◆ **TÂCHE A**:
D'après la critique, quel single Meg et Jack sortent-ils pour repasser à l'attaque ?

Jack White et la guitare électrique sont sur un bateau, la Fender tombe à l'eau…Reste un Mr White court-circuité, qui après avoir trop titillé ses jacks publie un Get behind me Satan acoustique et pour le moins éclectique.
Radiohead avait son Kid A, album de rupture anti-commerciale après la déferlante Ok Computer. The White Stripes possède désormais le sien, et comble de la punk attitude, se rebelle non plus contre la musique en boite mais contre son propre succès, Elephant.
Avançant aujourd'hui à pas feutrés dans les coulisses du rock planétaire, Meg et Jack repassent donc à l'attaque avec Blue Orchid, single fleur fanée jusqu'à la tige aux accords power chords asséchés. L'affaire semble entendue. Et le piano rentre en scène comme un éléphant dans un magasin de porcelaine ou d'ivoire.

◆ **DONNÉES FOURNIES**:
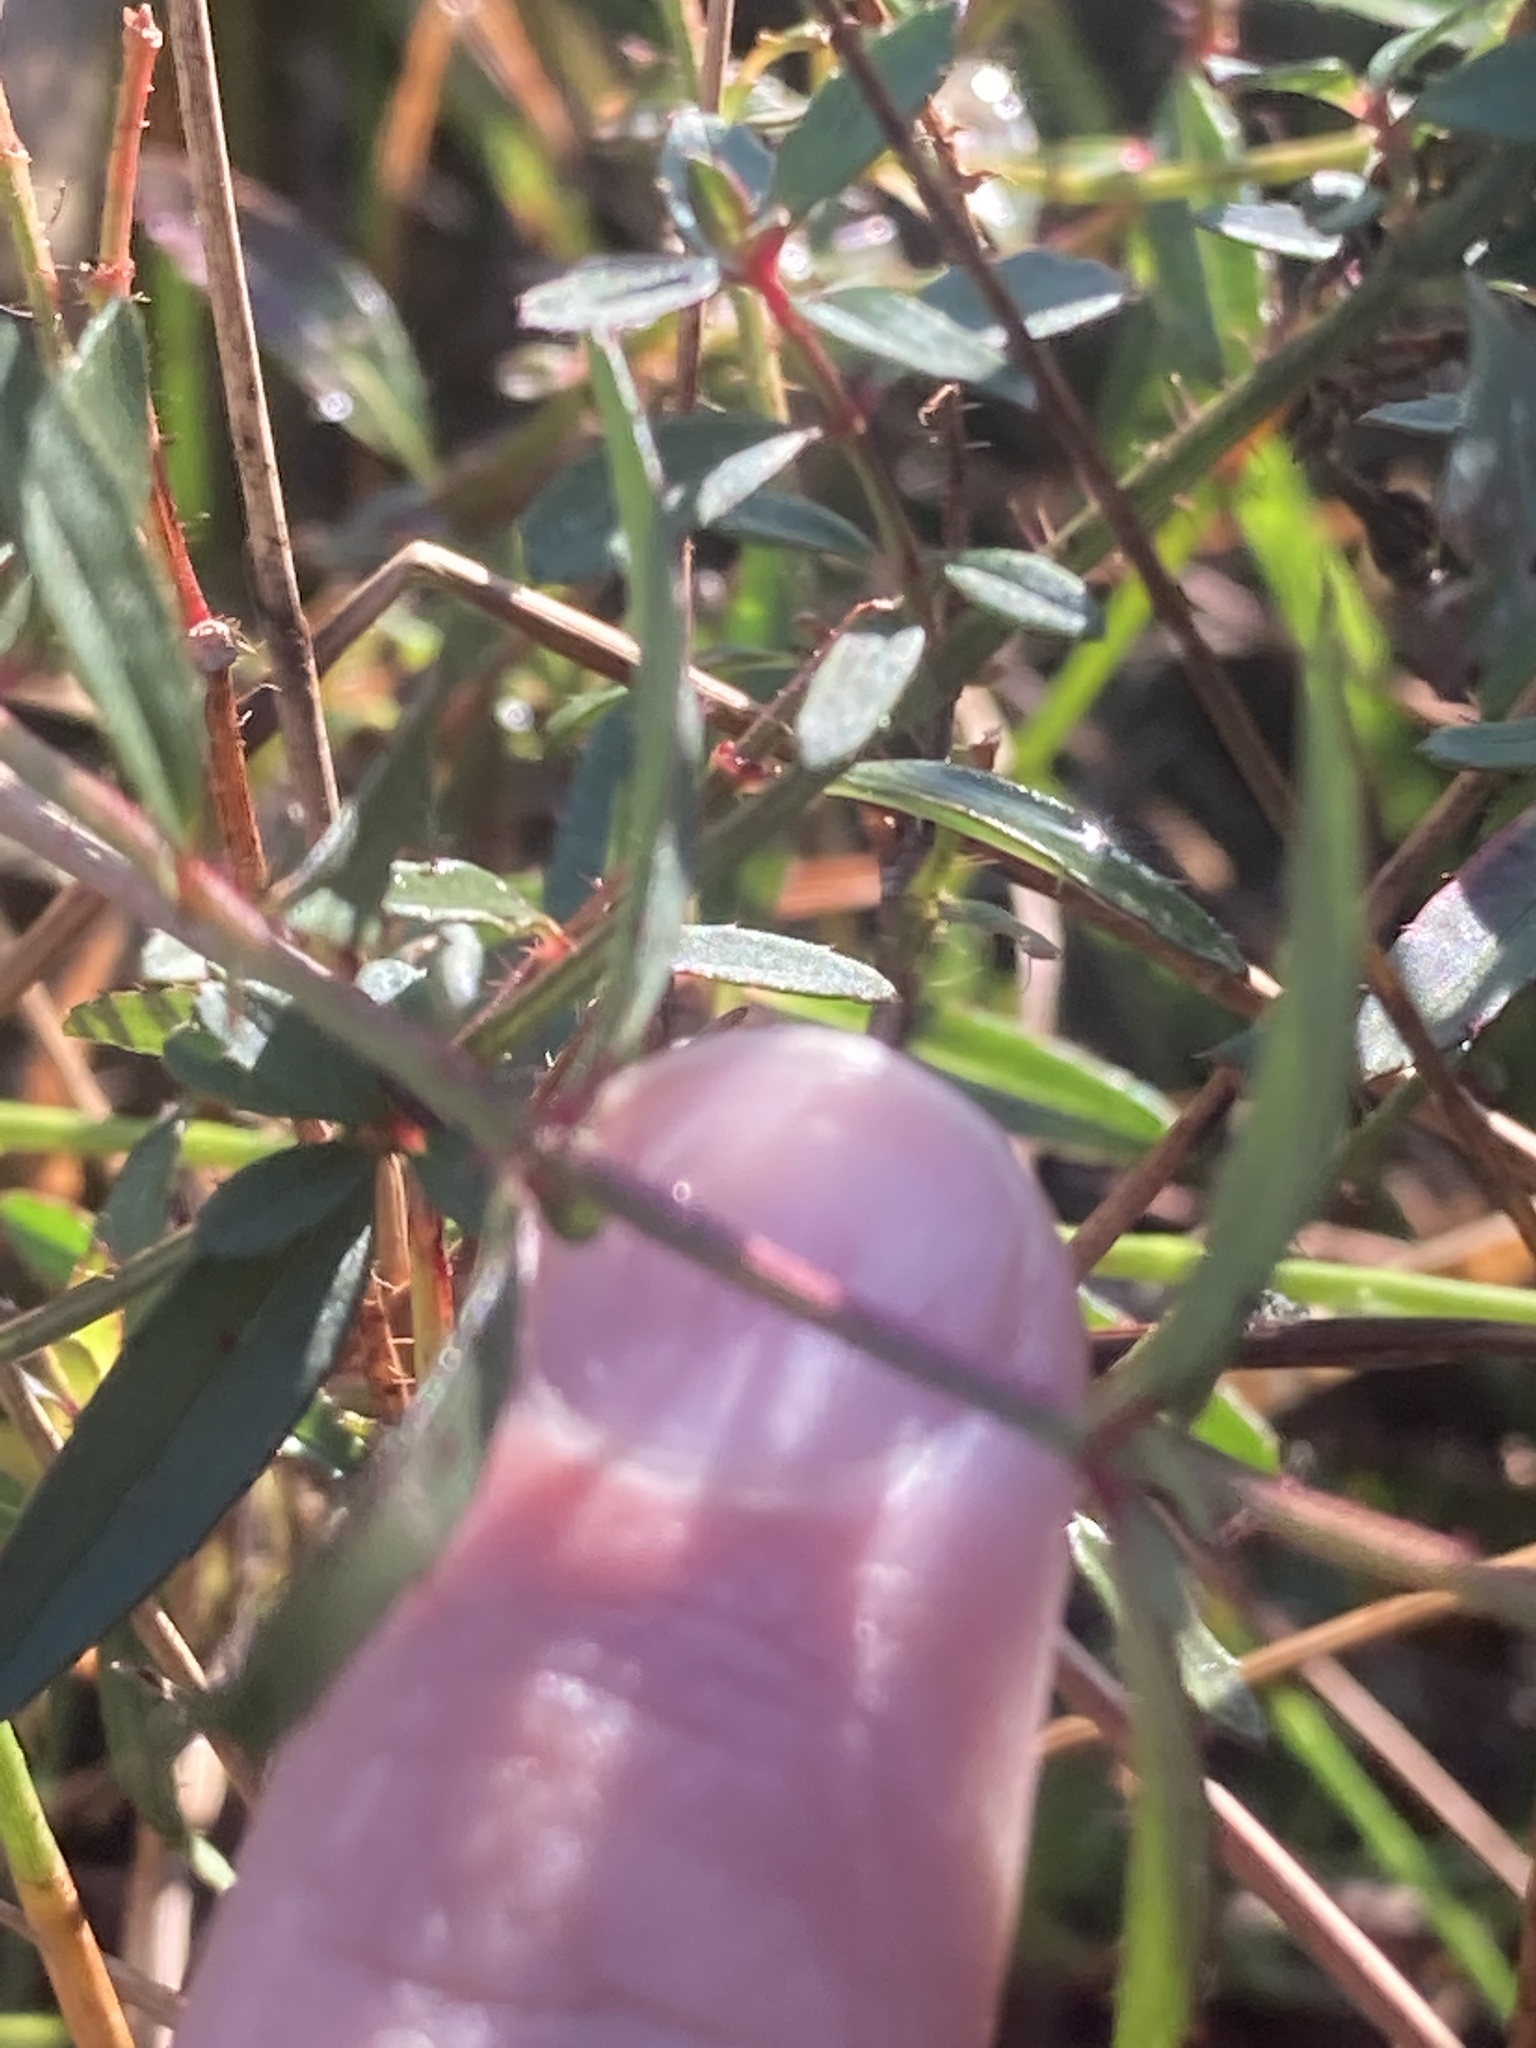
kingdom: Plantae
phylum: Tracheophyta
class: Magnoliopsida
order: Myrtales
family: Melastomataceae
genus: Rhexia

* * *

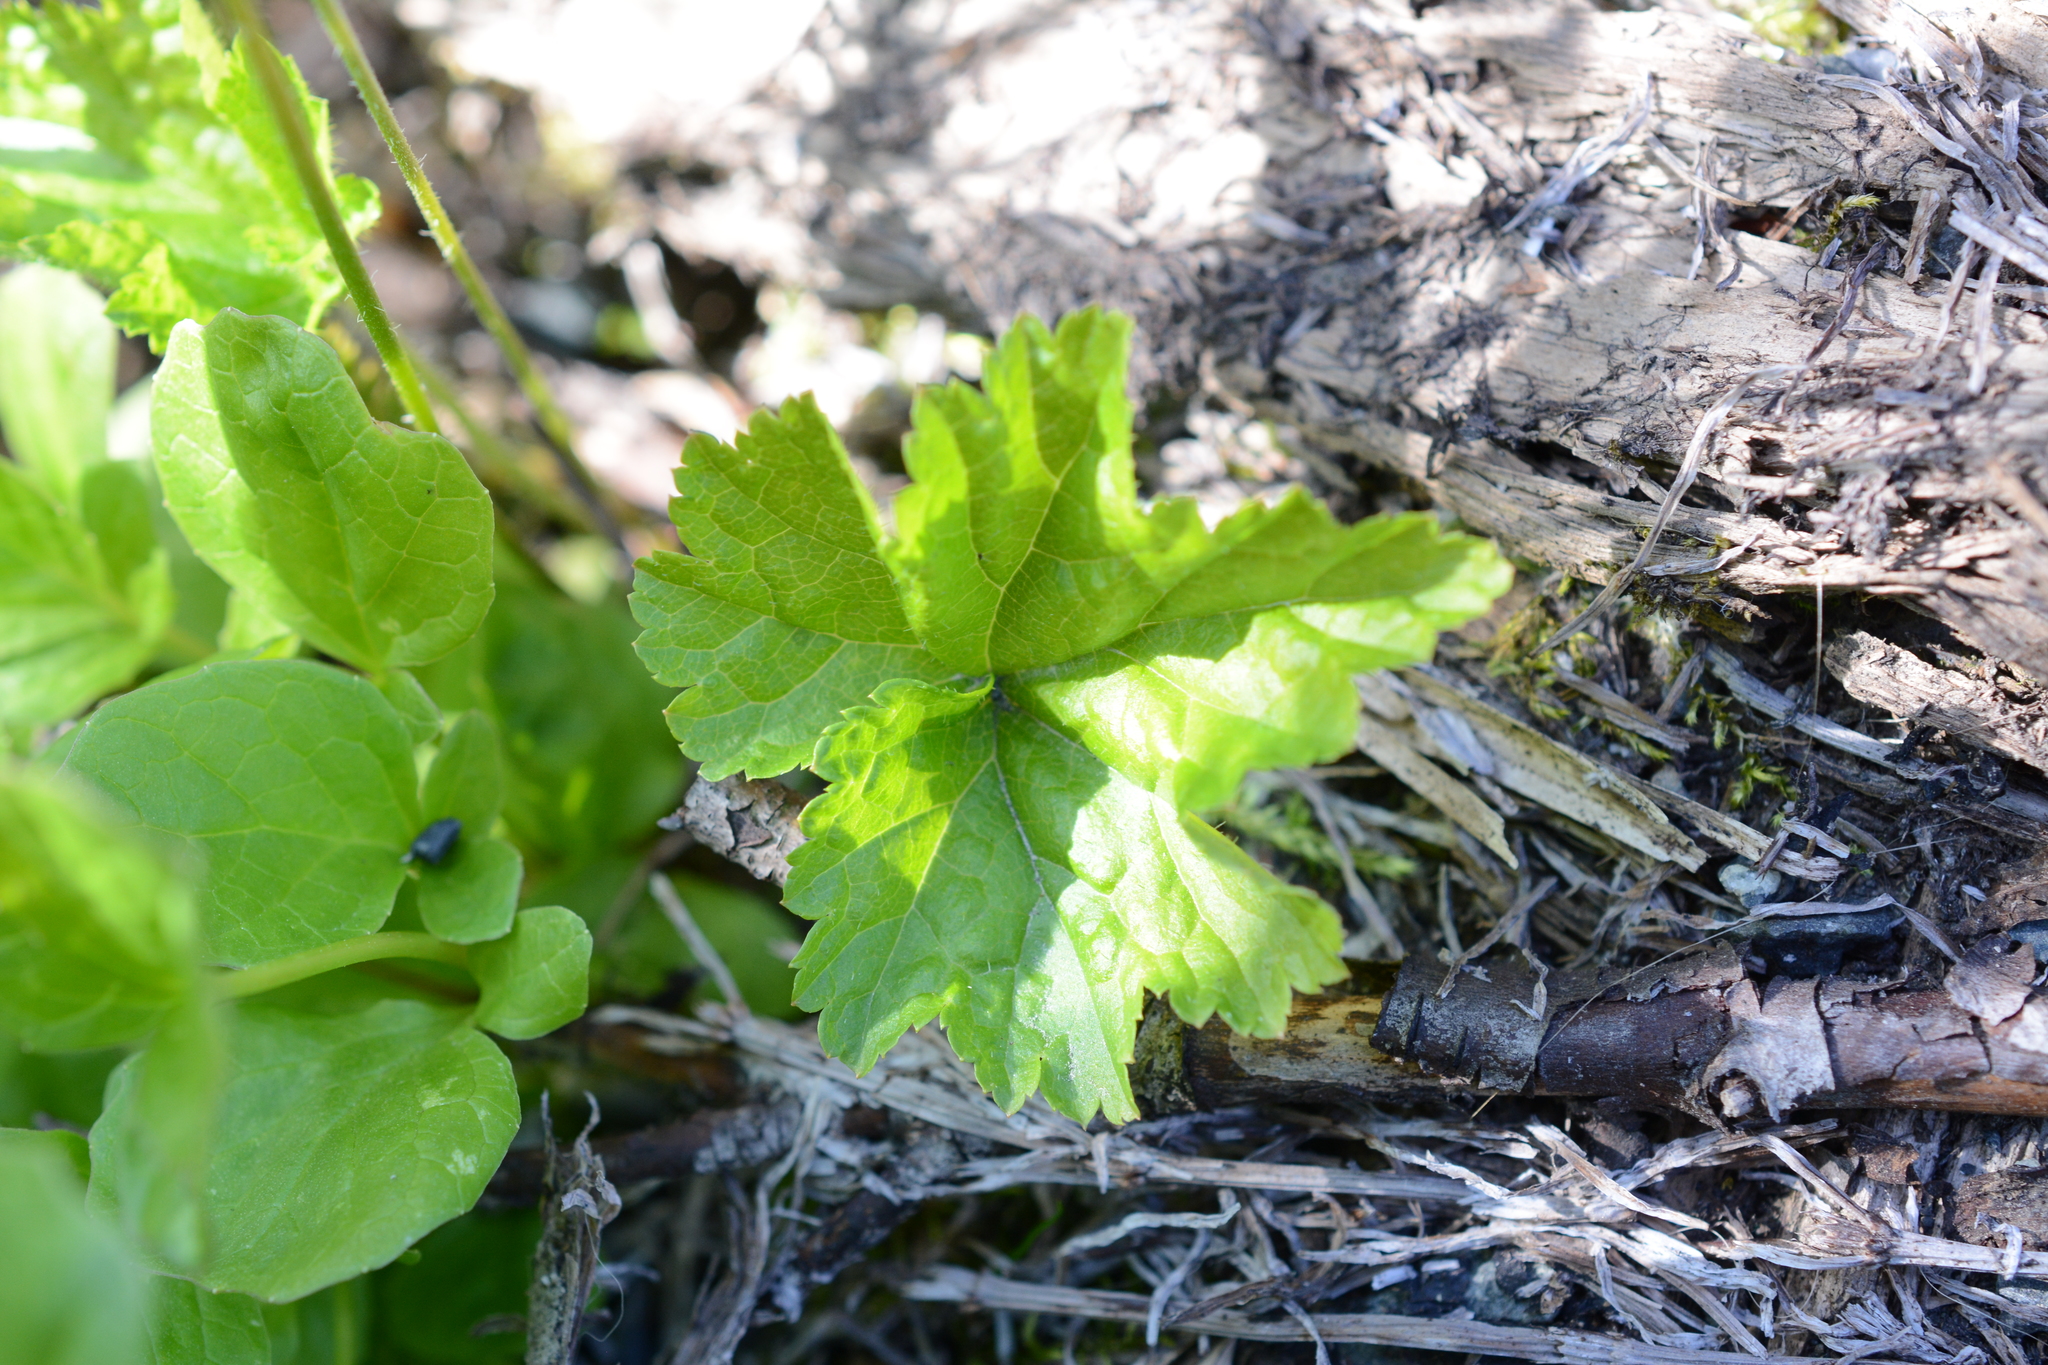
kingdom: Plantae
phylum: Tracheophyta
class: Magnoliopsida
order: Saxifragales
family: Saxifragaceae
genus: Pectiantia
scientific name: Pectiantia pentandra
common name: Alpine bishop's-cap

◆ **TÂCHE B**:
Dans les enregistrements, modifiez les lignes allant de celle qui contient "order: Saxifragales" jusqu'à celle qui contient "common name: Alpine bishop's-cap", cette dernière comprise : remplacez "common name" par "nom vernaculaire" et laissez tout le reste intact.

◆ **RÉPONSE DÉTAILLÉE A**:
Blue Orchid.

◆ **RÉPONSE DÉTAILLÉE B**:
order: Saxifragales
family: Saxifragaceae
genus: Pectiantia
scientific name: Pectiantia pentandra
nom vernaculaire: Alpine bishop's-cap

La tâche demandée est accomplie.